Une autre similitude entre les deux réglementations est la promotion des véhicules à zéro et faibles émissions par la mise en place des bonus proportionnels à leurs parts de ventes. Dans le cas des PL, les véhicules zéro et faibles émissions sont définis par leurs niveaux d’émissions : moins de 1g CO2e / km pour le premier et moins de 50% de la moyenne du segment sur la période de référence pour le second. Néanmoins, les deux réglementations divergent sur certains points méthodologiques. Au lieu de la correction de la valeur cible proportionnellement à la masse du véhicule pour la CAFE, le règlement pour les PL se base sur une catégorisation par segment. Contrairement à la réglementation CAFE, les objectifs de réduction du nouveau règlement évoluent également de manière linéaire entre les différents jalons définis. En outre, les PL seront soumis à une comptabilité différente de celles de véhicules particuliers. La nouvelle réglementation prévoit un schéma de crédits et dettes d’émission intra-constructeurs transposables d’une année à l’autre, en respectant la limite de 5% de l’objectif du constructeur pour la dette d’émission. En revanche, l’échange de ces crédits entre constructeurs n’est pas permis, évitant ainsi la création d’un marché de crédits spécifique au secteur. Il est important de souligner que les crédits et dettes d’émission ne sont pas applicables à la dernière année (2030), quand chaque constructeur devra avoir atteint l’objectif de 30% de réduction. 

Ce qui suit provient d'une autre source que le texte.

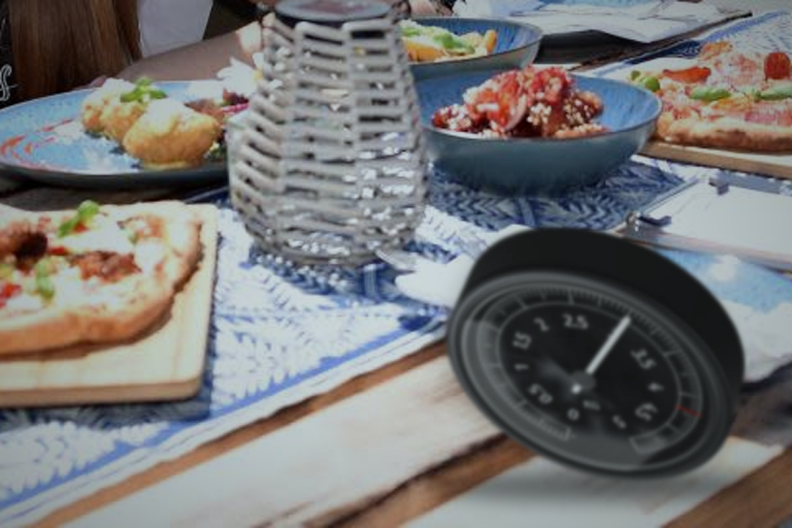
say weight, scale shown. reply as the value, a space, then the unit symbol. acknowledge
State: 3 kg
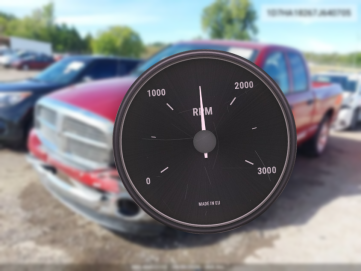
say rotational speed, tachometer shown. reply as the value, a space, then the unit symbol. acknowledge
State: 1500 rpm
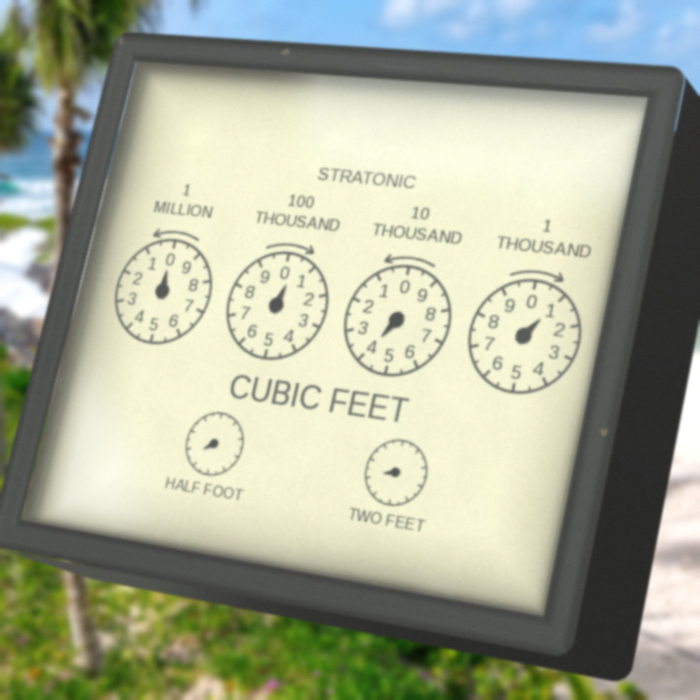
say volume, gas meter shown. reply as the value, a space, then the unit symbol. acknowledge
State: 4100 ft³
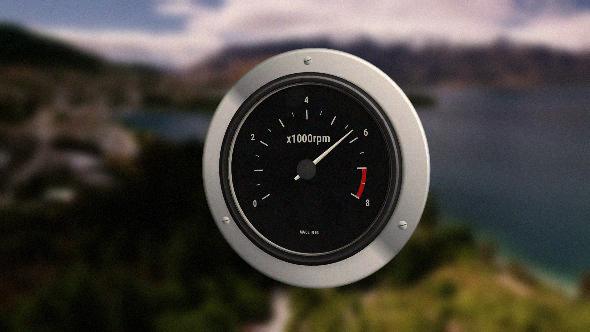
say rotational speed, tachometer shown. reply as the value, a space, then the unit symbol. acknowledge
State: 5750 rpm
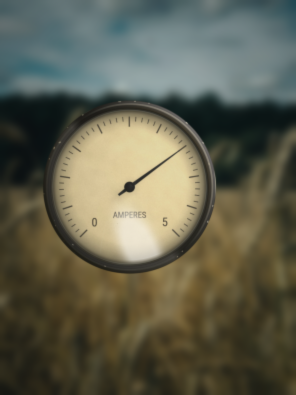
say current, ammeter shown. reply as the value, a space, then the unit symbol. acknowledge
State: 3.5 A
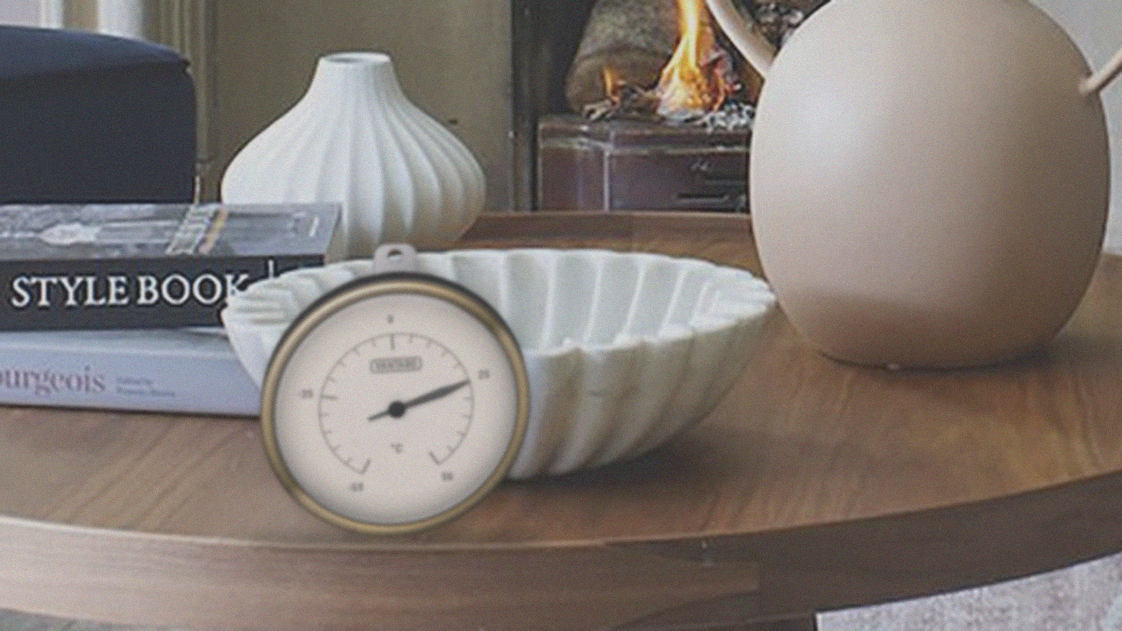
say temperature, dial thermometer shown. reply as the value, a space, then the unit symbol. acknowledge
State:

À partir de 2025, le dépassement des limites d’émission, après la prise en compte des crédits et de la dette autorisée, sera pénalisé par une amende à la hauteur de 4 250€ par gCO2e / t.km excédentaire, cette valeur multipliée par le nombre total de véhicules neufs vendus par le constructeur sur l’année considérée. Le barème d’amende augmentera pour atteindre 6 800€ par gCO2e / t.km en 2030. À titre d’exemple, en 2017, plus de 50 000 nouvelles immatriculations de PL ont été réalisées en France [3]. En supposant un dépassement moyen de 1 gCO2e / t.km, les constructeurs présents sur le territoire français auraient dû débourser plus de 210 millions d’euros. Le règlement doit encore passer par l’approbation du Conseil des Ministres des États Membres et attendre sa publication sur le Journal Official de l’Union avant d’entrer en vigueur.